[[ Records supplied open ]]
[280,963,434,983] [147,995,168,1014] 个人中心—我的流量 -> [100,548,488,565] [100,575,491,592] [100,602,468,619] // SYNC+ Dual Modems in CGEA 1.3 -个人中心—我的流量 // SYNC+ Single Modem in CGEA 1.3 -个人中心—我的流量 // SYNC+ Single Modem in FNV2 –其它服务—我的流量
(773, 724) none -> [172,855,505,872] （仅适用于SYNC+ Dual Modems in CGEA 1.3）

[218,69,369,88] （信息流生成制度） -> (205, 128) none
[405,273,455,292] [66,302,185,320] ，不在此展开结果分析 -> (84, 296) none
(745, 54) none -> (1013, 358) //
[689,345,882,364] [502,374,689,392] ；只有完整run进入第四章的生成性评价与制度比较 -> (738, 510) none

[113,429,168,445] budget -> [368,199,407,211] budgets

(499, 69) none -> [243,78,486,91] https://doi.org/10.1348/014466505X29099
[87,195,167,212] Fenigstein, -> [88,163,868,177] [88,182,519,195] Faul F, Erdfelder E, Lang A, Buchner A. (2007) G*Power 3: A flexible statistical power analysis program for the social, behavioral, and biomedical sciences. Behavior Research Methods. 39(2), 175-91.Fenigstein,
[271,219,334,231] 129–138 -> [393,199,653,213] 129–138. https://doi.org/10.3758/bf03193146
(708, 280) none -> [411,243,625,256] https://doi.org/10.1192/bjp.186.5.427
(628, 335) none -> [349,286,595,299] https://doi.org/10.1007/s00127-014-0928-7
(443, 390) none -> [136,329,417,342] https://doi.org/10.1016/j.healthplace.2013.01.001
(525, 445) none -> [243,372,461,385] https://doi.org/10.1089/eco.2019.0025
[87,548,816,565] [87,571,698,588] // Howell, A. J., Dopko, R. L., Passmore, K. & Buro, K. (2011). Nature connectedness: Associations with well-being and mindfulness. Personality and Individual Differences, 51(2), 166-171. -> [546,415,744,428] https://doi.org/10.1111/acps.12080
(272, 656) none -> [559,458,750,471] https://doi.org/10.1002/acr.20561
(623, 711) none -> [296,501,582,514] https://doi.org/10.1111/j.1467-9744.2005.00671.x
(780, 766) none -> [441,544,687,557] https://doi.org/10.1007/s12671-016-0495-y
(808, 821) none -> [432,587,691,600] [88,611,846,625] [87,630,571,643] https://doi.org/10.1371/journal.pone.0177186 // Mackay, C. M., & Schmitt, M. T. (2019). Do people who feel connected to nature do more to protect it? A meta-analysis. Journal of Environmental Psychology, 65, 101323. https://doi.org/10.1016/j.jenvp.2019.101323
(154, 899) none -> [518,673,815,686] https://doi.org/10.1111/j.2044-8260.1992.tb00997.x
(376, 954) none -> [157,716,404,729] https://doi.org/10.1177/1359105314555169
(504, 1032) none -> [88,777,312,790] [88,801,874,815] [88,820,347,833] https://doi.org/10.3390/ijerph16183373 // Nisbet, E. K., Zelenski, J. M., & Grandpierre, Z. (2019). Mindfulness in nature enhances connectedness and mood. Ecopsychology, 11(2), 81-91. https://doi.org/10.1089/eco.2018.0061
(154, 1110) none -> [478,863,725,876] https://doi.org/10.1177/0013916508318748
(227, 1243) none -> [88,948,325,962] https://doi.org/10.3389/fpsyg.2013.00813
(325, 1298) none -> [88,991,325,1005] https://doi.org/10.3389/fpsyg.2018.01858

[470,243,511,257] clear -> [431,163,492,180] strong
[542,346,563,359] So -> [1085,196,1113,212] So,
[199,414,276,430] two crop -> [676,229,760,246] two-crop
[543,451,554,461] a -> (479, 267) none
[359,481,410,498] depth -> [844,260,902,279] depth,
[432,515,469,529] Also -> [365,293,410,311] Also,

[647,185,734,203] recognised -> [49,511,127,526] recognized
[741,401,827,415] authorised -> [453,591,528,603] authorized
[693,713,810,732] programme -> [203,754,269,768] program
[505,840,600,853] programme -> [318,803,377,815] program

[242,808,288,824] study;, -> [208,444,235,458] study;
[[ Records supplied closed ]]
### [Exercise]
Please copy out each entry exactly as it appears above.

### [Output for this task]
[280,963,434,983] [147,995,168,1014] 个人中心—我的流量 -> [100,548,488,565] [100,575,491,592] [100,602,468,619] // SYNC+ Dual Modems in CGEA 1.3 -个人中心—我的流量 // SYNC+ Single Modem in CGEA 1.3 -个人中心—我的流量 // SYNC+ Single Modem in FNV2 –其它服务—我的流量
(773, 724) none -> [172,855,505,872] （仅适用于SYNC+ Dual Modems in CGEA 1.3）

[218,69,369,88] （信息流生成制度） -> (205, 128) none
[405,273,455,292] [66,302,185,320] ，不在此展开结果分析 -> (84, 296) none
(745, 54) none -> (1013, 358) //
[689,345,882,364] [502,374,689,392] ；只有完整run进入第四章的生成性评价与制度比较 -> (738, 510) none

[113,429,168,445] budget -> [368,199,407,211] budgets

(499, 69) none -> [243,78,486,91] https://doi.org/10.1348/014466505X29099
[87,195,167,212] Fenigstein, -> [88,163,868,177] [88,182,519,195] Faul F, Erdfelder E, Lang A, Buchner A. (2007) G*Power 3: A flexible statistical power analysis program for the social, behavioral, and biomedical sciences. Behavior Research Methods. 39(2), 175-91.Fenigstein,
[271,219,334,231] 129–138 -> [393,199,653,213] 129–138. https://doi.org/10.3758/bf03193146
(708, 280) none -> [411,243,625,256] https://doi.org/10.1192/bjp.186.5.427
(628, 335) none -> [349,286,595,299] https://doi.org/10.1007/s00127-014-0928-7
(443, 390) none -> [136,329,417,342] https://doi.org/10.1016/j.healthplace.2013.01.001
(525, 445) none -> [243,372,461,385] https://doi.org/10.1089/eco.2019.0025
[87,548,816,565] [87,571,698,588] // Howell, A. J., Dopko, R. L., Passmore, K. & Buro, K. (2011). Nature connectedness: Associations with well-being and mindfulness. Personality and Individual Differences, 51(2), 166-171. -> [546,415,744,428] https://doi.org/10.1111/acps.12080
(272, 656) none -> [559,458,750,471] https://doi.org/10.1002/acr.20561
(623, 711) none -> [296,501,582,514] https://doi.org/10.1111/j.1467-9744.2005.00671.x
(780, 766) none -> [441,544,687,557] https://doi.org/10.1007/s12671-016-0495-y
(808, 821) none -> [432,587,691,600] [88,611,846,625] [87,630,571,643] https://doi.org/10.1371/journal.pone.0177186 // Mackay, C. M., & Schmitt, M. T. (2019). Do people who feel connected to nature do more to protect it? A meta-analysis. Journal of Environmental Psychology, 65, 101323. https://doi.org/10.1016/j.jenvp.2019.101323
(154, 899) none -> [518,673,815,686] https://doi.org/10.1111/j.2044-8260.1992.tb00997.x
(376, 954) none -> [157,716,404,729] https://doi.org/10.1177/1359105314555169
(504, 1032) none -> [88,777,312,790] [88,801,874,815] [88,820,347,833] https://doi.org/10.3390/ijerph16183373 // Nisbet, E. K., Zelenski, J. M., & Grandpierre, Z. (2019). Mindfulness in nature enhances connectedness and mood. Ecopsychology, 11(2), 81-91. https://doi.org/10.1089/eco.2018.0061
(154, 1110) none -> [478,863,725,876] https://doi.org/10.1177/0013916508318748
(227, 1243) none -> [88,948,325,962] https://doi.org/10.3389/fpsyg.2013.00813
(325, 1298) none -> [88,991,325,1005] https://doi.org/10.3389/fpsyg.2018.01858

[470,243,511,257] clear -> [431,163,492,180] strong
[542,346,563,359] So -> [1085,196,1113,212] So,
[199,414,276,430] two crop -> [676,229,760,246] two-crop
[543,451,554,461] a -> (479, 267) none
[359,481,410,498] depth -> [844,260,902,279] depth,
[432,515,469,529] Also -> [365,293,410,311] Also,

[647,185,734,203] recognised -> [49,511,127,526] recognized
[741,401,827,415] authorised -> [453,591,528,603] authorized
[693,713,810,732] programme -> [203,754,269,768] program
[505,840,600,853] programme -> [318,803,377,815] program

[242,808,288,824] study;, -> [208,444,235,458] study;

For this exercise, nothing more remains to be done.